## Required action:
Could you print the stretch of lines below from the one with "227 398 106" through the one with "19 199 3.06", exactly as they stand and without any pictures?

**** Records to use

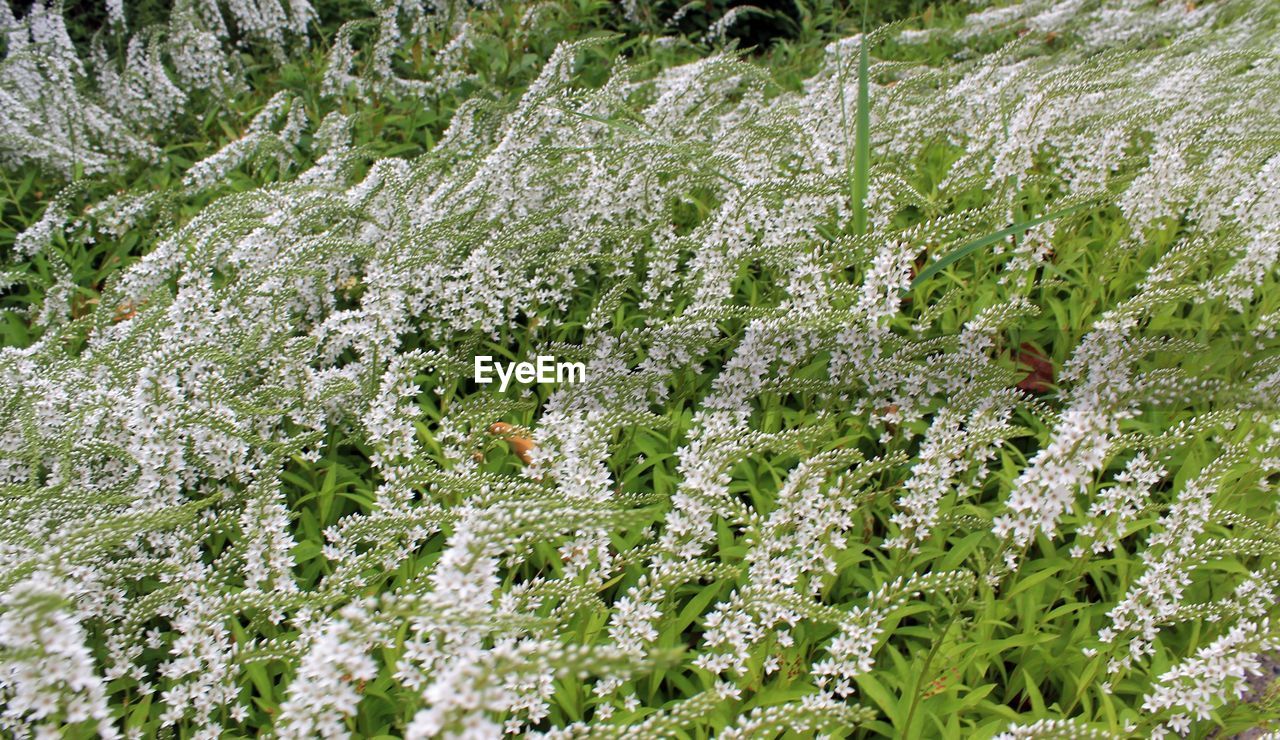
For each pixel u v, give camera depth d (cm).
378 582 98
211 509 106
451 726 69
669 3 266
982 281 132
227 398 106
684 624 95
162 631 101
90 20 242
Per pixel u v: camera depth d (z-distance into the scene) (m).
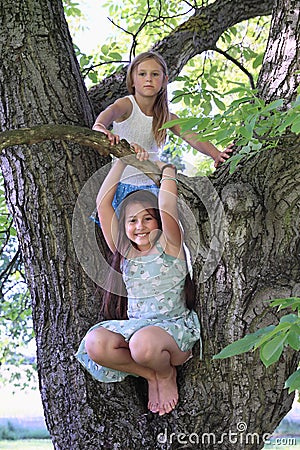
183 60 4.13
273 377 2.74
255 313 2.75
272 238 2.84
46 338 2.99
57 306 2.98
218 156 3.35
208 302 2.81
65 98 3.18
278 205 2.88
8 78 3.13
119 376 2.82
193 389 2.75
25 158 3.04
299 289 2.79
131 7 7.00
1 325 8.76
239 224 2.82
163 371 2.73
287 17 3.31
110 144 2.74
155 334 2.69
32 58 3.17
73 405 2.87
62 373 2.91
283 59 3.24
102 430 2.81
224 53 4.37
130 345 2.70
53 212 3.02
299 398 3.82
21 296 6.58
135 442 2.78
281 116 2.55
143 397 2.93
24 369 9.88
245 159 3.06
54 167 3.04
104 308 2.96
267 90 3.22
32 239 3.04
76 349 2.91
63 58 3.25
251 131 2.30
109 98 3.87
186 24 4.21
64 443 2.88
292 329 1.82
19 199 3.06
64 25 3.37
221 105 4.96
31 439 10.14
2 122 3.14
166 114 3.63
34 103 3.12
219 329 2.78
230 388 2.73
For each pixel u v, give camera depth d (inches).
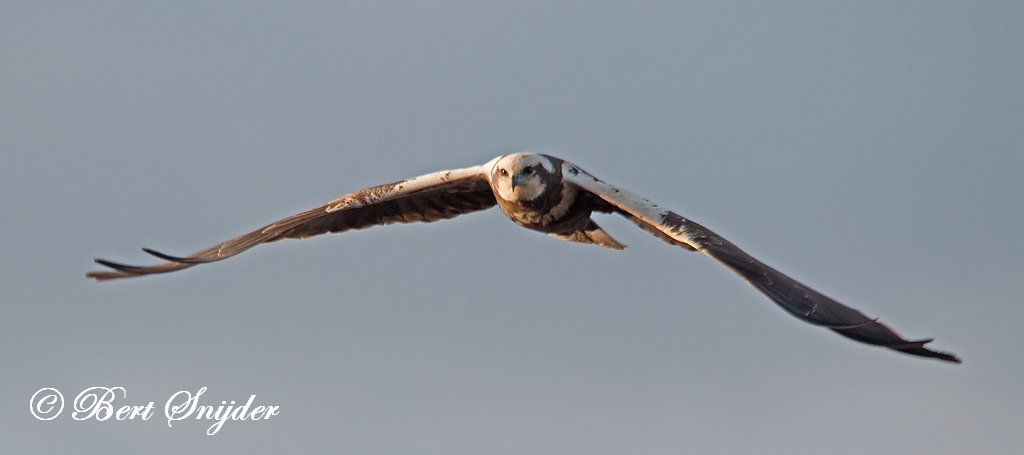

********

## Result of the task:
227 398 106
684 624 95
162 631 101
90 20 242
Per pixel u v: camera depth d (z-distance into the scene) (m).
183 60 4.13
273 377 2.74
255 313 2.75
272 238 2.84
46 338 2.99
57 306 2.98
218 156 3.35
208 302 2.81
65 98 3.18
278 205 2.88
8 78 3.13
119 376 2.82
193 389 2.75
25 158 3.04
299 289 2.79
131 7 7.00
1 325 8.76
239 224 2.82
163 371 2.73
287 17 3.31
110 144 2.74
155 334 2.69
32 58 3.17
73 405 2.87
62 373 2.91
283 59 3.24
102 430 2.81
224 53 4.37
130 345 2.70
53 212 3.02
299 398 3.82
21 296 6.58
135 442 2.78
281 116 2.55
143 397 2.93
24 369 9.88
245 159 3.06
54 167 3.04
104 308 2.96
267 90 3.22
32 239 3.04
76 349 2.91
63 58 3.25
251 131 2.30
109 98 3.87
186 24 4.21
64 443 2.88
292 329 1.82
19 199 3.06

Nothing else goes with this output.